Молодой рабочий, добившись одобрения, срывается с места. Осталось совсем немного времени до конца перерыва, а нужно успеть сколотить смелую бригаду, чтобы нынче же вечером отправиться в рейд.
Качество.
Вот чего будет добиваться комсомольская бригада от рудника.
Качество.
Вот что должно быть законом для всех участков большого и сложного заводского организма. Кто этого не понимает, должен или понять, или посторониться.
И вечером того же дня бригада отправляется па рудник, и в тот же час происходят два разговора между разными людьми.
Кравченко приходит к Долматову, только что приехавшему из города. Долматов хотя и устал за день, однако настроение у него исключительно приподнятое. И вот он — такая уж привычка у Старика,— обняв Кравченко за плечи, расхаживает с ним по кабинету и засыпает потоком слов.

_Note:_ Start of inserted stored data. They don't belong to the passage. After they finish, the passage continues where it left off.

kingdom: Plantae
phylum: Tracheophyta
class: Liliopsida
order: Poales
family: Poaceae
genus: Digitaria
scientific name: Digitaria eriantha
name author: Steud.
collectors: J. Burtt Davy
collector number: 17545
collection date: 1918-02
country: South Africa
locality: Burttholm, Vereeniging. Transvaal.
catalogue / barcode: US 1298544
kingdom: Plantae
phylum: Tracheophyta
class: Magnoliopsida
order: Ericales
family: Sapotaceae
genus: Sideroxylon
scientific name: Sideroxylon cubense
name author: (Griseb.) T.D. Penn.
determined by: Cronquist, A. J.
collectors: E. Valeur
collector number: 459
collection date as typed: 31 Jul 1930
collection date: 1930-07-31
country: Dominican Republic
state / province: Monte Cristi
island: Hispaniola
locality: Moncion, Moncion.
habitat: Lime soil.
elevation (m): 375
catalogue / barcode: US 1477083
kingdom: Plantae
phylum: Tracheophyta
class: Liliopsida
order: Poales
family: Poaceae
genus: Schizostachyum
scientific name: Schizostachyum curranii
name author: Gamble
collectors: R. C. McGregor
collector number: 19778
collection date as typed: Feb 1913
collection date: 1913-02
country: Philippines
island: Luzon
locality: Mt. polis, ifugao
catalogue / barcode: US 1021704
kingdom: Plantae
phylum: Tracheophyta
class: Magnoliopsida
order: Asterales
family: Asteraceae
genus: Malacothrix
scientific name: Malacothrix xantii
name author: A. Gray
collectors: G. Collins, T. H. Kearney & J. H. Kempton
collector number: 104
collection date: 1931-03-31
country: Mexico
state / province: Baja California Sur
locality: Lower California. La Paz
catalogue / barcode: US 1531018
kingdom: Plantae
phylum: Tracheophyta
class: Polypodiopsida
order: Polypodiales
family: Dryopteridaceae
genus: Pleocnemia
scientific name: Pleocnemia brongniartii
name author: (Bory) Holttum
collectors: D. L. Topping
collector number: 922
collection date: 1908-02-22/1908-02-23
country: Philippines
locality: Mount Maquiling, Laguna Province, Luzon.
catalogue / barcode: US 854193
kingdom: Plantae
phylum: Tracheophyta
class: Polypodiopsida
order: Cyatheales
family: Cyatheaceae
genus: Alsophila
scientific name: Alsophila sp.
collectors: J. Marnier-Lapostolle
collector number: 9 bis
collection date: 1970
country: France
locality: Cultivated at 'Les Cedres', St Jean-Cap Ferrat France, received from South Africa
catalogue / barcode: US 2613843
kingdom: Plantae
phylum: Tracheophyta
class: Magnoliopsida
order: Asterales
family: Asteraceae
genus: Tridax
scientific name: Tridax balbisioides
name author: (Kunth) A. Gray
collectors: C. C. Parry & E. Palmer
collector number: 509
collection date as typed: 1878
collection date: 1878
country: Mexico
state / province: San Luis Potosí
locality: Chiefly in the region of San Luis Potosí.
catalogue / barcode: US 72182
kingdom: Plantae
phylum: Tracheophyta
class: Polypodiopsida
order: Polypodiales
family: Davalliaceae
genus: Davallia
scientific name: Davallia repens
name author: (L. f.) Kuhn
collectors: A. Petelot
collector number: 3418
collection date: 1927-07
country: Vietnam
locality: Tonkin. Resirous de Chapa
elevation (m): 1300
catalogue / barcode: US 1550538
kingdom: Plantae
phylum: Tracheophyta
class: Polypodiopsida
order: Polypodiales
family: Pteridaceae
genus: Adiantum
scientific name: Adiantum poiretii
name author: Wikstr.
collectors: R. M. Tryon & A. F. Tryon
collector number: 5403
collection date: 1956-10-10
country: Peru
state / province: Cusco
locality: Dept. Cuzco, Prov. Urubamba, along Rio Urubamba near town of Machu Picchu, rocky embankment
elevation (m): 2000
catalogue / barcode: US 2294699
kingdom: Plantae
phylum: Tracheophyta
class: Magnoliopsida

Д о л м а т о в (заглянув в глаза секретарю). Приезжаю, понимаешь, и сразу же к начальнику. Ты хочешь, говорю, чтобы наши французы взбунтовались? Понимаешь, поставил вопрос, а сам молчу, жду. А он, милый мой, испугался. Честное слово, испугался. И этак наискосок резолюцию на бумаге — чирк! (Он заливается смехом, и серебристый ежик на голове начинает забавно шевелиться, — так и хочется пятерню ему в волосы запустить. Потом, успокоившись, Старик придает лицу загадочное выражение.) И, знаешь, что было дальше?
К р а в ч е н к о. Ну?
Д о л м а т о в. Я поблагодарил его за валюту, а затем все же сказал, что нельзя быть таким уступчивым. Надо кулак покрепче сжимать. Он так и вспыхнул!
«Точно маленький, — думает с улыбкой Кравченко. — Достиг своего и радуется. Ай да Старик!»